--- The task ---
Give the data back exactly. Leave out any images.
------
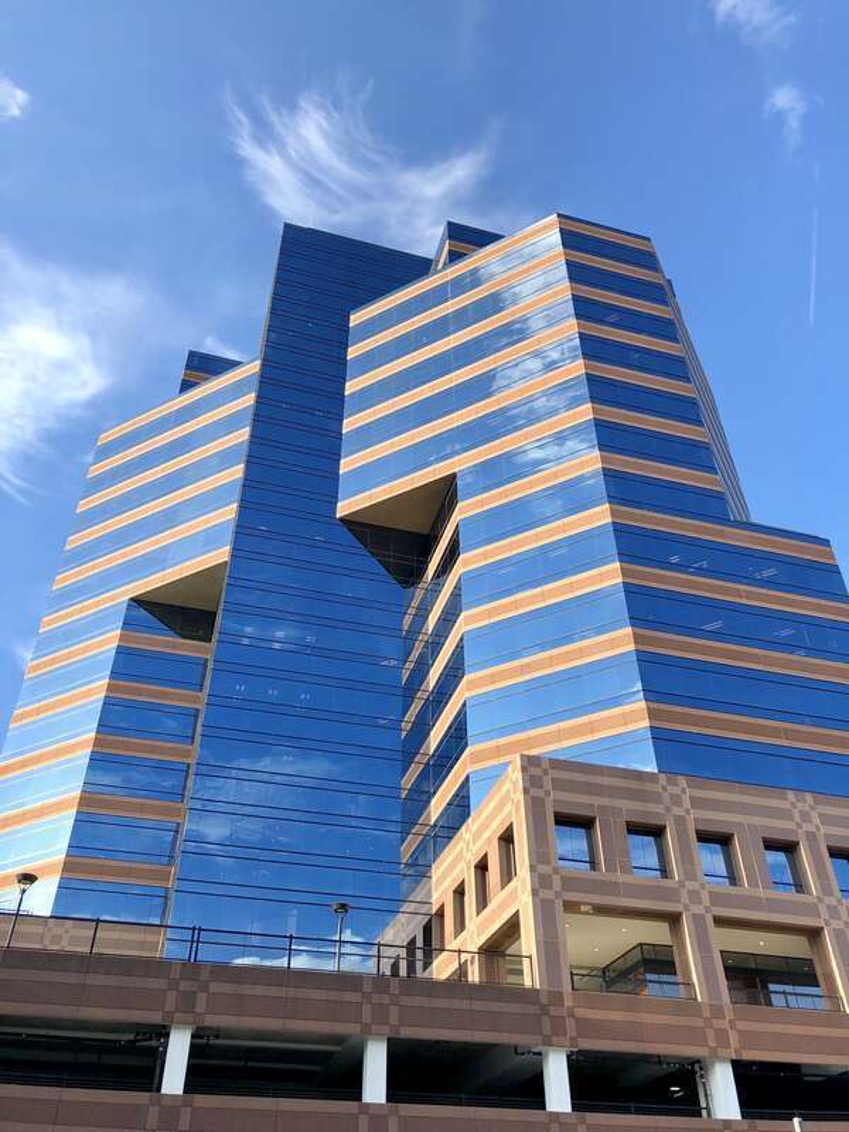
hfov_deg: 49.7
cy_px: 566
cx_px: 424
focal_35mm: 28
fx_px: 916
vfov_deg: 63.4
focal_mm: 3.99
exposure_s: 1/656
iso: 20
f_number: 1.8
------
--- Task solution ---
hfov_deg: 49.7
cy_px: 566
cx_px: 424
focal_35mm: 28
fx_px: 916
vfov_deg: 63.4
focal_mm: 3.99
exposure_s: 1/656
iso: 20
f_number: 1.8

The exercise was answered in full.